# Outboard painting



## kooker (Feb 22, 2010)

Well I'm going to go look at an outboard tomorrow and the color is navy blue which I'm not a very big fan of. I tried searching on the forum for topics about painting your outboard, but couldn't find anything. I don't have a spray gun, but there has to be another simple way to paint an outboard and make it look pretty nice. Anybody have any suggestions, and if you do is there anyway you could post some pictures or detail the painting procedure? Thanks guys.


----------



## noeettica (Sep 23, 2007)

It will look nice but NOT for Long ... Valspar rattle cans ...

The marine envirement Requires special Products and aplication techniques   NOT available to the Public Due to the Enviromental NAZIS requiring arrestor Pads in spray Booths :-(

                                                                                                                         Dave


----------



## kooker (Feb 22, 2010)

Thanks! I'm guessing you meant to say Valspar? Well if I was to paint the outboard with this paint, how many coats of paint should I do, and should I add a clear coat when finished? What's the life expectancy before this stuff starts wearing off? Sorry for asking so many questions I just want to know all the details before I make an outboard look like complete crap haha


----------



## noeettica (Sep 23, 2007)

Hopefully there will be some other Opinions 

If I was you I would borrow a small compressor and gun 

and get ahold of some professional products or get a pro to do it for you 

You could do all the prep and masking then have them hang it in thier booth and shoot it 

Some one is messing with my posts !!! LOL I'm flattered ;-)

Dave


----------



## Gramps (Nov 1, 2007)

Dave you're going overboard. There are plenty of products and techniques that do not involve deadly fumes & the need for specialized paint booths.

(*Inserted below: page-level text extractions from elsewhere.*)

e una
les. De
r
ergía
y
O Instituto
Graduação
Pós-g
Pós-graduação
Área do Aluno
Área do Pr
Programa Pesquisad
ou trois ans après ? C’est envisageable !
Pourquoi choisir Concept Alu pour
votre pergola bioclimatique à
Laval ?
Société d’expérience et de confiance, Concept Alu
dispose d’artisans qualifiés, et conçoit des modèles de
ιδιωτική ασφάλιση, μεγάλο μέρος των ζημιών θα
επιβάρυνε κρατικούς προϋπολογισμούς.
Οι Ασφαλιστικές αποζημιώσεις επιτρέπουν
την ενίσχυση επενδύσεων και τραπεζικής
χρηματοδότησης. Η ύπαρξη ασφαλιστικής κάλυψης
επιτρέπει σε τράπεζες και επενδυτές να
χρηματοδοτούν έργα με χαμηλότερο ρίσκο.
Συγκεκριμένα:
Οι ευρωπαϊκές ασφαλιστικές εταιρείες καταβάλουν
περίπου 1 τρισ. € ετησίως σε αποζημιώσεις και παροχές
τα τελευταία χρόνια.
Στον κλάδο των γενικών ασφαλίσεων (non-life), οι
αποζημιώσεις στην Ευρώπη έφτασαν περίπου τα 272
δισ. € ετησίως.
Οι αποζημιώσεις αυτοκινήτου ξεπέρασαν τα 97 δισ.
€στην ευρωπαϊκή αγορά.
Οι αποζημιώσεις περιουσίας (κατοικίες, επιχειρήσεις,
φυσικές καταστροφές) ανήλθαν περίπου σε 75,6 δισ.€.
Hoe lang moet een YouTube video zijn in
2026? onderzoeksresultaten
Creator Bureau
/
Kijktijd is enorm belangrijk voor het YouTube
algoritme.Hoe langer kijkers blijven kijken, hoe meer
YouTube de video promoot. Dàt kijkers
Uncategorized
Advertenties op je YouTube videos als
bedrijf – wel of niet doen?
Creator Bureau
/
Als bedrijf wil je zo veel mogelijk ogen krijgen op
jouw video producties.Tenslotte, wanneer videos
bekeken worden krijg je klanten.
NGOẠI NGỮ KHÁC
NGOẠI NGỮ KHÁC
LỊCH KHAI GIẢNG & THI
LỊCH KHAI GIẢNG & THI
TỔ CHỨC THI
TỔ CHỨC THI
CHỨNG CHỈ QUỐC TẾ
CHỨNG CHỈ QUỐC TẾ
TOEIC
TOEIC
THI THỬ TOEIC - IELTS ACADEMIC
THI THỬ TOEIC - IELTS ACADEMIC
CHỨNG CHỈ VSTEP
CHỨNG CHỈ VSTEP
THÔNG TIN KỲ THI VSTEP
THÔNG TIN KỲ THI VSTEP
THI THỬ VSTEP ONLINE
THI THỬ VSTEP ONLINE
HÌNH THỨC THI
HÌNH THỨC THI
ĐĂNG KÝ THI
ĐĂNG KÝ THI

http://www.marineengine.com/boat-forum/showthread.php?t=5534

http://www.myoutboardengine.com/paint.html#can

TomFL repainted the cowling of his Yamaha with factory matched rattle can paint, Str8outha9c has detailed wet sanding, buffing & sealing.  There is a lot of information on Microskiff regarding this and also on the internet.  You can do it, just takes some time & patience.  Good luck!


----------



## noeettica (Sep 23, 2007)

Good post Scott ...

I Did VW Sheet metal for the customers willing to pay for it ... Glass Bead Clean / Prime and them Imron or Centari 99a pitch Black ...


----------